Reuse and recycle: Google, Microsoft & Dell join forces to tackle e-waste crisis by 2030
Major technology firms including Dell, Microsoft and Google have joined a new initiative aimed at creating a circular economy for electronics by 2030, amid mounting alarm over the world’s ballooning e-waste problem.
The project comes as humanity’s insatiable appetite for smartphones, household appliances and electronic car parts combined with the short lifespans of many tech products has made e-waste the planet’s fastest growing refuse.
According to the United Nations, more than 50 million tonnes of electronic waste was discarded in 2019, with the vast majority ending up in landfill and on scrap heaps.
Those products contain gold, silver, copper and platinum as well as highly-prized rare earth metals.
With only 17 per cent of products recycled, the UN estimates that materials worth more than $55 billion (50 billion euros) are being wasted every year.
Meanwhile, more must be mined to make new products, sparking environmental and human rights fears.
The new initiative, led by the World Business Council for Sustainable Development and the World Economic Forum, has outlined a vision for how industry might break this habit.
But this is only a first step and does not include financial commitments or firm targets, the groups caution.
Companies taking part include Cisco, Dell Technologies, Glencore, Google, KPMG International, Microsoft, Sims Limited and Vodafone.

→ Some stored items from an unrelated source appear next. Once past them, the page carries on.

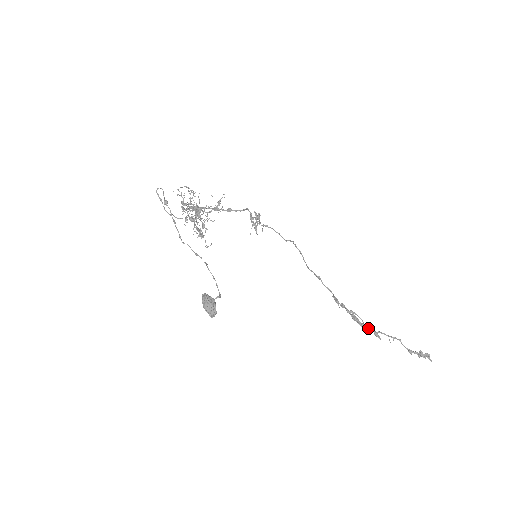
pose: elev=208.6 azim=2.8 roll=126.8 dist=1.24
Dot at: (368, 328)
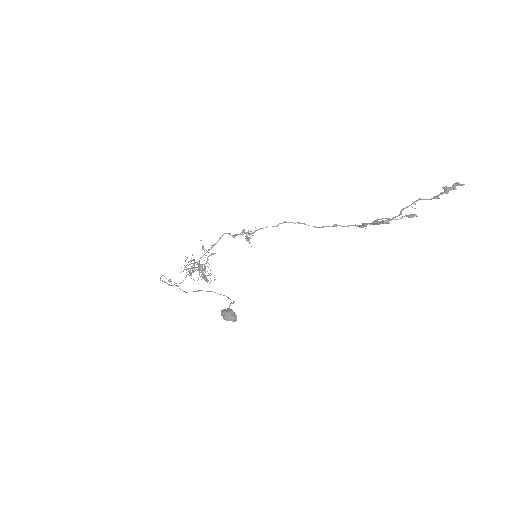
Dot at: (392, 218)
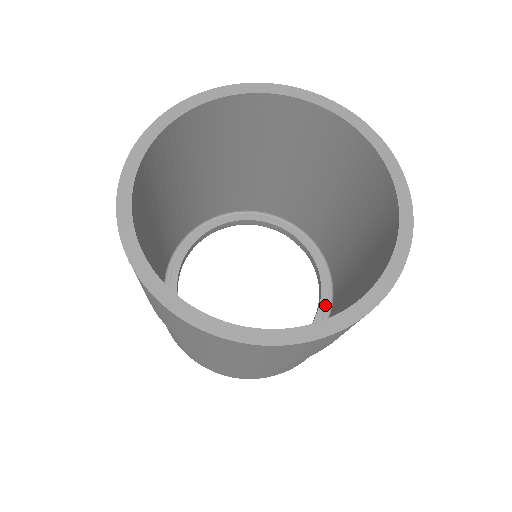
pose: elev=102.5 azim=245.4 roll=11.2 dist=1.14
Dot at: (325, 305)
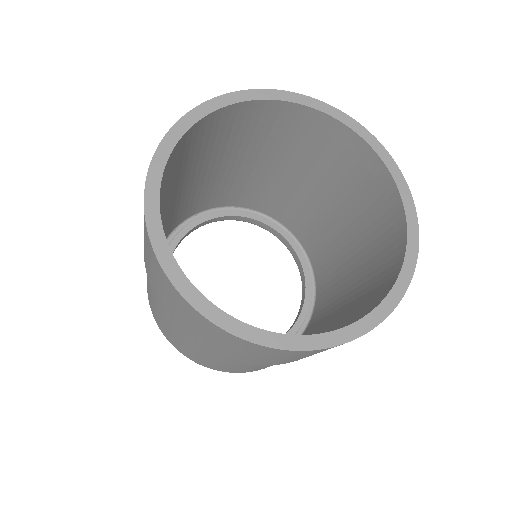
Dot at: (309, 305)
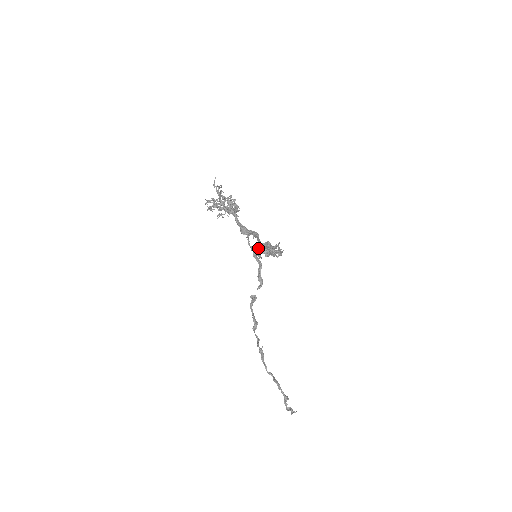
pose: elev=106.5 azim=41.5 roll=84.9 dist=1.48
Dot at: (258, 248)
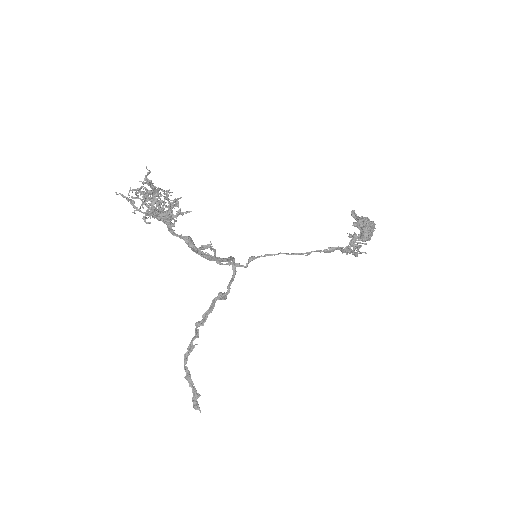
Dot at: occluded
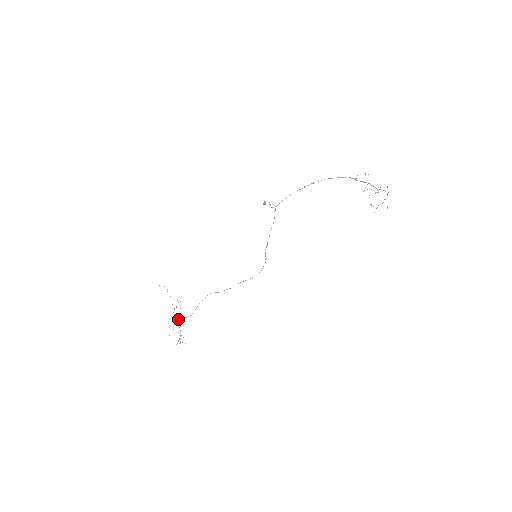
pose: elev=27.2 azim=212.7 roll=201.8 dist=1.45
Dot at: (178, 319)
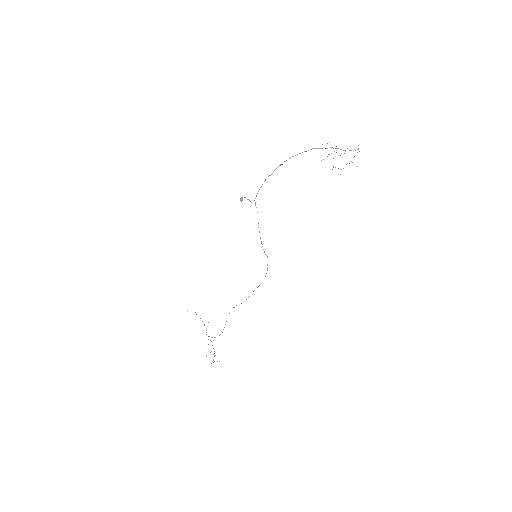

“We can’t continue to assume that we can produce as many products as we want without thinking about what happens at end of life,” said Brendan Edgerton of the WBCSD, adding that electronics involved include “everything with a plug or a battery”.
Ideas range from designing products so that precious metals are easier to extract, to creating an “eco label” system, but Edgerton said the initial step was more modest — coming up with a shared idea of what a circular economy might look like.
“What we’re trying to do is make sure that when one company is going in one direction, another company isn’t going in a different direction with the same goal,” he told AFP.
Dell has said half of the materials it uses will be “recycled or renewable” by 2030.
“But as an industry, we need to move faster,” said Michael Murphy, Dell Vice President of Product Development Engineering.
In a separate announcement in October, Apple said its newest iPhones would be produced using completely recycled rare earth materials.
‘New normal’
Just over half of all emissions in the IT sector come from the use of equipment and data centres, with the rest from production, said James Pennington of the WEF.
“One of the key ways to bring down those emissions and meet net-zero targets is through a more circular economy — reusing, recycling and extending the life of products,” he said.
A briefing from the European Environment Agency last year said research into smartphones, televisions, washing machines and vacuum cleaners showed that their lifespan was more than two years shorter than either their designed or desired lifetimes.
There are nearly 700 million old “hibernating” mobile phones in Europe alone, amounting to some 14,920 tonnes of gold, silver, copper, palladium, cobalt and lithium with a value of over a billion euros.
Pennington said that while stronger waste regulations are crucial, more specialised recycling facilities are also needed to process the sheer volume of e-waste.
There are also concerns about creating incentives without ensuring that products are actually recycled, after illegal dumping of household plastics, particularly in Southeast Asia, has caused severe pollution.
The idea of an eco label, already being considered in Europe, could help people choose green electricals, but Edgerton said recycling principles would need to become the “new normal” to make a difference.
“For this to truly be at the scale that it needs to be, it needs to be available to everyday consumers, this can’t be an upper class option to tick a green box, or we’ll find ourselves in a situation that’s not too different from today,” he said.